- _Goal of the exercise_
Check every line below for the string "Februar", and copy the lines that contain it.

- _Data under study_

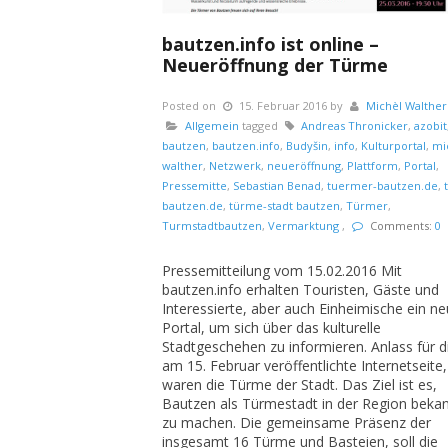
bautzen.info ist online –
Neueröffnung der Türme
Posted on
15. Februar 2016
by
Michèl Walther
Allgemein
tagged
Andreas Thronicker
,
azobit
bautzen
,
bautzen.info
,
Budyšin
,
info
,
Kulturportal
,
mi
walther
,
Netzwerk
,
neueröffnung
,
Plattform
,
Portal
,
Pressemitte
,
Sebastian Benad
,
tuermer-bautzen.de
,
bautzen.de
,
türme-stadt bautzen
,
Türmer
,
Turmstadtbautzen
,
Vermarktung
,
Comments:
0
Pressemitteilung vom 15.02.2016 Mit
bautzen.info erhalten Touristen, Gäste und
Interessierte, aber auch Einheimische ein n
Portal, um sich über das kulturelle
Stadtgeschehen zu informieren. Anlass für d
am 15. Februar veröffentlichte Internetseite,
waren die Türme der Stadt. Das Ziel ist es,
Bautzen als Türmestadt in der Region beka
zu machen. Die gemeinsame Präsenz der
insgesamt 16 Türme und Basteien, soll die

- _Exercise result_
15. Februar 2016
am 15. Februar veröffentlichte Internetseite,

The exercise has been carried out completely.